From Data to Equations: Symbolic Regression as a Path to Physical AI

In our previous blog post, we explored the idea of “Physical AI”: using AI not just as a predictive black box, but as a promising candidate that bridges the rigor of physical models with the flexibility of machine learning. One of the most promising advances at the intersection of these areas is the renewed interest in symbolic regression (SR) as a tool for explainable AI and data-driven system identification.

What is Symbolic Regression?

Symbolic regression (SR) is a form of machine learning that automatically discovers mathematical expressions describing the relationships hidden in data. Unlike black-box approaches, SR produces human-readable and explainable results, offering transparent insights into the underlying system behavior.

This makes SR highly relevant across disciplines – physics, engineering, biology, and beyond [1]. While the idea is not new – even Kepler and Newton could be considered early practitioners of symbolic regression [1] – recent progress has accelerated its impact. The combination of algorithmic advances, increased computing power, and an increasing demand for transparency in AI has led to a rapid resurgence of interest and practical explorations of SR [2].

Co-Author
Prof. Philipp Zech
University of Innsbruck

Send email

Philipp Zech is an Assistant Professor of Computer Science with a solid background in Software Engineering, Model-Driven Engineering, Modeling and Simulation, Machine Learning, and Digital Twin Engineering.

Beyond Black Boxes: SR as Iterative, Interpretable Learning

An interesting example of this new direction is presented by Llorella et al. [3], which demonstrates that SR can be deployed as a transparent, iterative learning framework that mimics the trial-and-error process of scientific discovery. In their study, data is collected through experimentation with physics simulations, while SR continuously proposes and refines mathematical models in real time based on the evolving dataset. Each new data point updates the mathematical expression, making the entire process visible, iterative, and explainable.

Why Is This Important?

Llorella et al.’s system capitalizes on continuous feedback: as new evidence is gathered, the model refines its mathematical hypothesis. This reflects the core principles of iterative learning and model selection found in modern AI and machine learning approaches.

Explainable AI: Unlike black-box models, SR provides transparent, step-by-step insights into how models evolve and why specific equations are chosen. This level of interpretability makes SR an ideal candidate for domains that require trustworthy and explainable AI behavior.

How Does Symbolic Regression Map to Broader ML/AI Trends?

SR, in the iterative and interactive setting recommended by Llorella et al., isn’t just a teaching tool but represents a prototype for the next generation of interpretable machine learning. More specifically, the following can be anticipated:

Surrogate Modeling & System Identification: SR can act as a “white-box” surrogate model for complex systems, effectively bridging the gap between simulation, experimentation, and theoretical understanding.

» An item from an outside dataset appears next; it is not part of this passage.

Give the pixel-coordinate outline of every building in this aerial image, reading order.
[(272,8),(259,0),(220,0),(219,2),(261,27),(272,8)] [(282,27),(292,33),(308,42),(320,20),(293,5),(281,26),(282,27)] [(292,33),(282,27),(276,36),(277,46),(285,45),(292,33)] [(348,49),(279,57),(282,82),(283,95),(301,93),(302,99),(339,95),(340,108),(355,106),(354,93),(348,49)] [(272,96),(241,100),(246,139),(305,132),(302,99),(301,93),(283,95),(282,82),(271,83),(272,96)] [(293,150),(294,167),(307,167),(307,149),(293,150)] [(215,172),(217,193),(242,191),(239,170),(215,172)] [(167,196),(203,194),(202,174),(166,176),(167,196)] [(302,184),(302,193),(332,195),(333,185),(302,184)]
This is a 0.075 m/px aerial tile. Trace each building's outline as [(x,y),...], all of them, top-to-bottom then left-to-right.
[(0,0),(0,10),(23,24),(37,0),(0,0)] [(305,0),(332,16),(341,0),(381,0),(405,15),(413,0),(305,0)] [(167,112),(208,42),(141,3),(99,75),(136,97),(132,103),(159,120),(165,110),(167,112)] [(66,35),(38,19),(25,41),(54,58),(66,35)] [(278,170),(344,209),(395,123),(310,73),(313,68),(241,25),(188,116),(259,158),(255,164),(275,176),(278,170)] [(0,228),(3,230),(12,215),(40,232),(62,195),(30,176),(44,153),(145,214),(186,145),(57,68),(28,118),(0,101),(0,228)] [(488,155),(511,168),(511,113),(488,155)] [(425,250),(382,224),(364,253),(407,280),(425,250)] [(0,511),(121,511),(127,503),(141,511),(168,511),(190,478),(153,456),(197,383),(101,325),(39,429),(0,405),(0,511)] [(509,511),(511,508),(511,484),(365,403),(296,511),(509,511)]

Iterative, Collaborative AI: Human experts and AI systems can jointly generate, test, and refine models, mirroring the real process of scientific discovery and engineering design [4].

Explainable AI in Practice: Across regulatory, industrial, and scientific domains, there is a growing need for AI systems that not only predict but also explain. SR is already ahead of this need, offering interpretable insights that build trust and transparency into the modeling and learning process..

As Dong & Zhong summarize, “SR’s unique capability to generate potentially interpretable mathematical expressions … allows [it] to unveil underlying patterns in data, offering profound insights for scientists, engineers, and researchers” [1].

Towards Physical AI: From Educational Labs to System Identification

The lessons from educational settings [2] directly translate into scientific and engineering applications. The transparent, feedback-driven modeling process that enables students to uncover equations from simulation data is the very same mechanism that allows SR to discover, validate, and refine physical laws and governing equations in complex, real-world systems.

Because SR identifies explicit, interpretable mathematical relationships – rather than opaque statistical correlations – it can reveal underlying mechanisms, physical constraints such as conservation laws, and integrated prior domain knowledge [4].

These characteristics make SR particularly well-suited for Physical AI, which are AI systems that not only learn from data but also understand the physical principles at work. Whether used to teach foundational scientific concepts or to optimize and control complex dynamic cyber-physical systems, SR offers a path towards AI tools that reason with, and about, the laws of nature.

References

Makke, N., Chawla, S. Interpretable scientific discovery with symbolic regression: a review. Artif Intell Rev 57, 2 (2024).

Dong, J. & Zhong, J. (2025). Recent Advances in Symbolic Regression. ACM Computing Surveys, 57(11).

Llorella et al. (2024). Fostering scientific methods in simulations through symbolic regressions. Phys. Educ. 59.

Udrescu, S.-M. & Tegmark, (2020). AI Feynman: A physics-inspired method for symbolic regression. Science Advances, 6(16).